When a tragedy such as student or school employee death occurs (whether it be a suicide, accident or of natural cause) Education Service Center (ESC) Region 12’s Crisis Response Team launches into immediate action to serve on-site and/or behind the scenes to help those who are caring for their students and colleagues. Our kids grow up in our Texas schools, and a school is one big family–a loss is felt across campuses and reverberates in the community.

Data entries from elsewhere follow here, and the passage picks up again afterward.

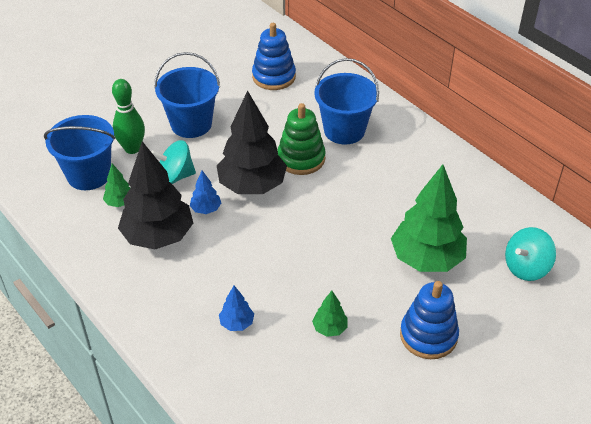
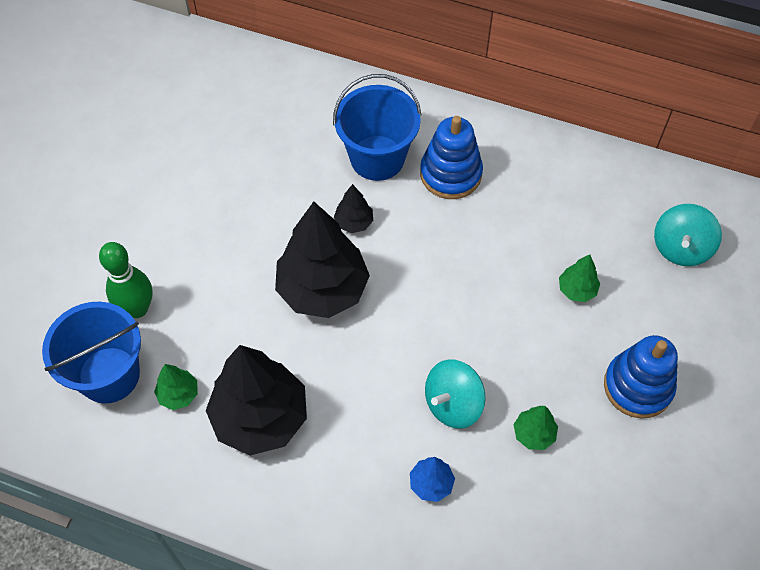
camera: 30 degrees left, 15 degrees up
turquoise spinning top [151,140,196,184] -> turquoise spinning top moved to [425,359,486,429]
blue bucket [154,52,220,138] -> none
blue tree [190,170,221,214] -> none
blue stacking toy [252,23,296,90] -> blue stacking toy moved to [420,116,483,199]
green stacking toy [277,103,326,175] -> black tree [334,184,373,233]
green tree [391,165,467,272] -> green tree [559,254,600,302], size x0.44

ESC Region 12 employs specialists whose job is to do one thing: serve educators and students. There are one-to-one counterparts for nearly every role in the typical school environment. Their duties range from conducting professional development to designing resources for school personnel as they instruct and care for the 161,000 school children in our region each day. One area of this work is to help our schools in their greatest time of need: when they lose a student or an educator.

In the last seven years, ESC Region 12 has worked in this role with others to ensure that school leaders and their teams have the resources and support needed to resume operations in the wake of fatalities. Suicide has been the number one reason that the ESC Region 12 Crisis Response Team responds to schools in our region. It has become an epidemic not only in Central Texas but in our state. The national average for suicide attempts among teens is 7 percent (according to the CDC’s Youth Risk Behavior Surveillance Survey, 2017), while Texas sits at 12 percent.

While suicide is an epidemic, it is a preventable one. It’s for this reason that the Education Service Center Region 12 has hosted the Teen Suicide Prevention Symposium for the last 14 years. ESC Region 12, Cedar Crest Residential Treatment Center, Providence Ascension Healthcare Network and the Methodist Children’s Home will present this year’s symposium on Thursday, June 13 at ESC Region 12, 2101 W. Loop 340 in Waco.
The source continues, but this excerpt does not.